Material for this task:
◇ ◇ ◇
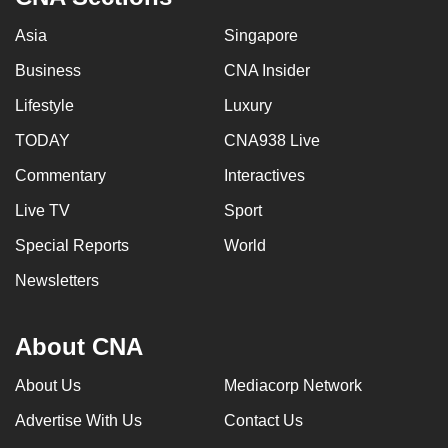
Asia
Singapore
Business
CNA Insider
Lifestyle
Luxury
TODAY
CNA938 Live
Commentary
Interactives
Live TV
Sport
Special Reports
World
Newsletters
About CNA
About Us
Mediacorp Network
Advertise With Us
Contact Us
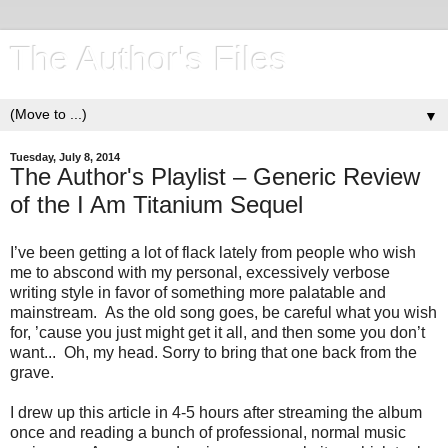
The Author's Files
▼
Tuesday, July 8, 2014
The Author's Playlist – Generic Review
of the I Am Titanium Sequel
I’ve been getting a lot of flack lately from people who wish
me to abscond with my personal, excessively verbose
writing style in favor of something more palatable and
mainstream. As the old song goes, be careful what you wish
for, ’cause you just might get it all, and then some you don’t
want... Oh, my head. Sorry to bring that one back from the
grave.
I drew up this article in 4-5 hours after streaming the album
once and reading a bunch of professional, normal music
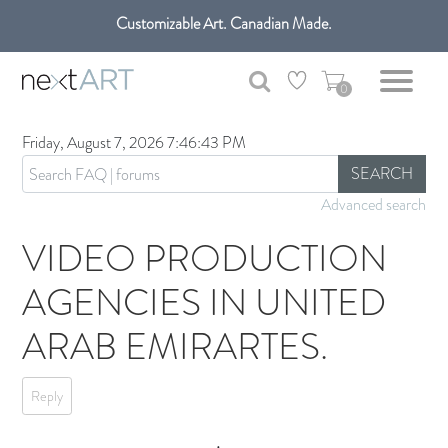
Customizable Art. Canadian Made.
Get free shipping only in GTA on all orders over $100 CAD.
0
Friday, August 7, 2026 7:46:43 PM
SEARCH
Advanced search
VIDEO PRODUCTION
AGENCIES IN UNITED
ARAB EMIRARTES.
Reply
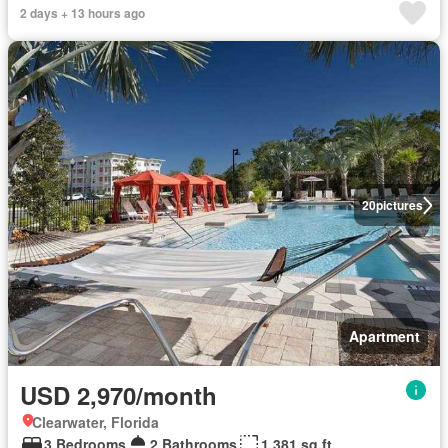
2 days + 13 hours ago
20
pictures
Apartment
USD 2,970/month
Clearwater, Florida
3 Bedrooms
2 Bathrooms
1,381 sq.ft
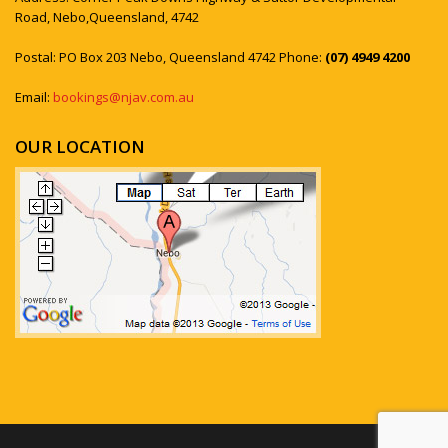
Road, Nebo,Queensland, 4742
Postal: PO Box 203 Nebo, Queensland 4742 Phone:
(07) 4949 4200
Email:
bookings@njav.com.au
OUR LOCATION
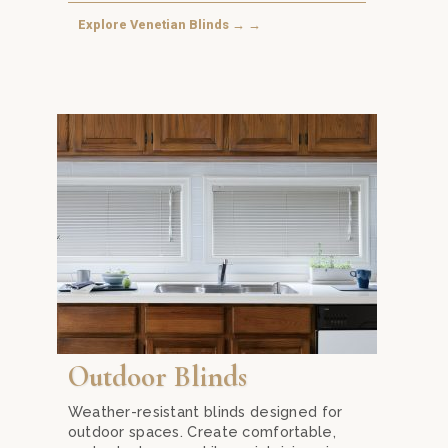
Explore Venetian Blinds → →
bination of light control, privacy, and energy efficiency.
 with Honeycomb Blinds from Mika Curtain Decor in Kuala Lumpu
Extend your living space outdoors with durable Outdo
Outdoor Blinds
Weather-resistant blinds designed for
outdoor spaces. Create comfortable,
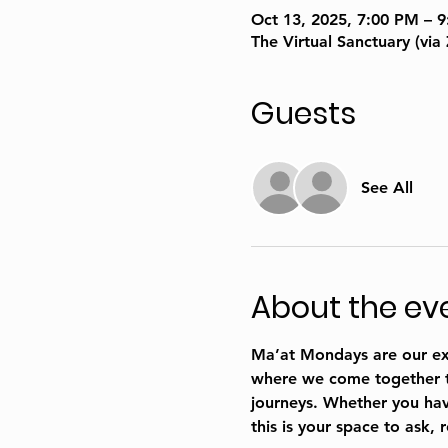
Oct 13, 2025, 7:00 PM – 
The Virtual Sanctuary (vi
Guests
See All
About the ev
Ma’at Mondays are our excl
where we come together to 
journeys. Whether you have
this is your space to ask, 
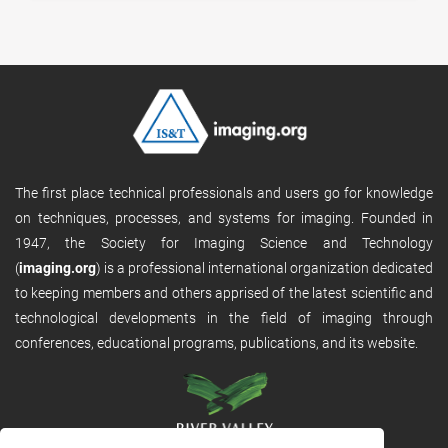
The first place technical professionals and users go for knowledge
on techniques, processes, and systems for imaging. Founded in
1947, the Society for Imaging Science and Technology
(
imaging.org
) is a professional international organization dedicated
to keeping members and others apprised of the latest scientific and
technological developments in the field of imaging through
conferences, educational programs, publications, and its website.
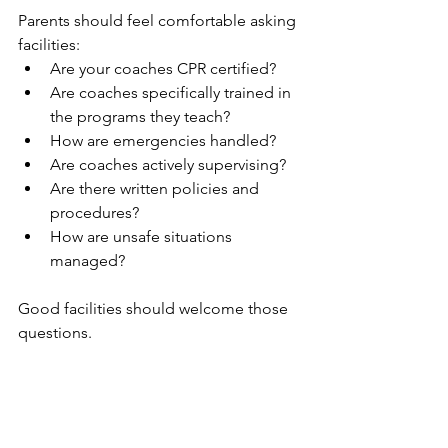
Parents should feel comfortable asking 
facilities:
Are your coaches CPR certified?
Are coaches specifically trained in 
the programs they teach?
How are emergencies handled?
Are coaches actively supervising?
Are there written policies and 
procedures?
How are unsafe situations 
managed?
Good facilities should welcome those 
questions.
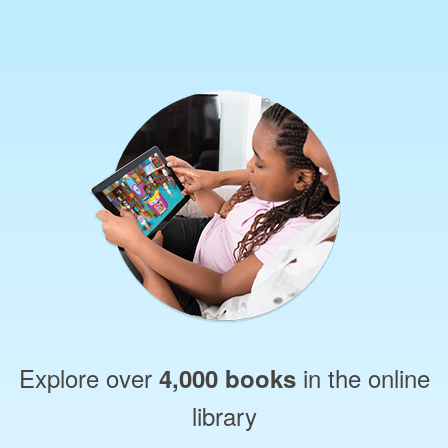
Explore over
in the online
4,000 books
library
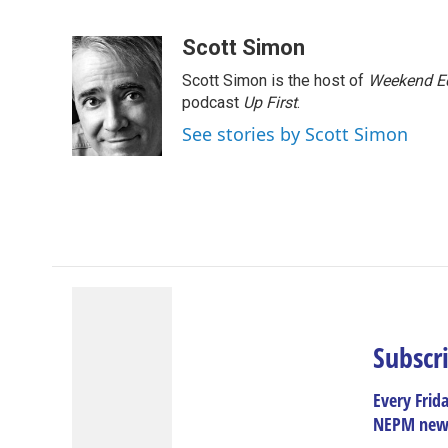
F
L
T
B
E
a
i
h
l
m
c
n
r
u
a
Scott Simon
e
k
e
e
i
Scott Simon is the host of
Weekend Ed
b
e
a
s
l
o
d
d
k
podcast
Up First
.
o
I
s
y
See stories by Scott Simon
k
n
◇ ◇ ◇
Exercise brief: Show the lines of the records that include the string "wish".

Response:
I’ve been getting a lot of flack lately from people who wish
mainstream. As the old song goes, be careful what you wish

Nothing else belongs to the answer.